**WHAT THE EXERCISE ASKS**: Arrange every line of the material below as a Markdown table with two columns, Row and Text, numbering the lines in order and omitting any blank ones.

**DATA**:
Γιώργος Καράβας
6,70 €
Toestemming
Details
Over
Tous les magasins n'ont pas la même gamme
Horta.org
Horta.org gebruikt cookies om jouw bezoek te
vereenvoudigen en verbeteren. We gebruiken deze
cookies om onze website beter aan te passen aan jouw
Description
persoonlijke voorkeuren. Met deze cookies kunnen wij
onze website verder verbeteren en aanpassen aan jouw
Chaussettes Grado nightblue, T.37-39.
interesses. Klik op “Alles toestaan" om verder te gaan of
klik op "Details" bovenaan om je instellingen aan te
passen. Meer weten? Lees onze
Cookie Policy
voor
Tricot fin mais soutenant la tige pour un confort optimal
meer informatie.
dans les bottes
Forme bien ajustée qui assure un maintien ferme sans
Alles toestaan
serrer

**TASK RESULT**:
| Row | Text |
|---|---|
| 1 | Γιώργος Καράβας |
| 2 | 6,70 € |
| 3 | Toestemming |
| 4 | Details |
| 5 | Over |
| 6 | Tous les magasins n'ont pas la même gamme |
| 7 | Horta.org |
| 8 | Horta.org gebruikt cookies om jouw bezoek te |
| 9 | vereenvoudigen en verbeteren. We gebruiken deze |
| 10 | cookies om onze website beter aan te passen aan jouw |
| 11 | Description |
| 12 | persoonlijke voorkeuren. Met deze cookies kunnen wij |
| 13 | onze website verder verbeteren en aanpassen aan jouw |
| 14 | Chaussettes Grado nightblue, T.37-39. |
| 15 | interesses. Klik op “Alles toestaan" om verder te gaan of |
| 16 | klik op "Details" bovenaan om je instellingen aan te |
| 17 | passen. Meer weten? Lees onze |
| 18 | Cookie Policy |
| 19 | voor |
| 20 | Tricot fin mais soutenant la tige pour un confort optimal |
| 21 | meer informatie. |
| 22 | dans les bottes |
| 23 | Forme bien ajustée qui assure un maintien ferme sans |
| 24 | Alles toestaan |
| 25 | serrer |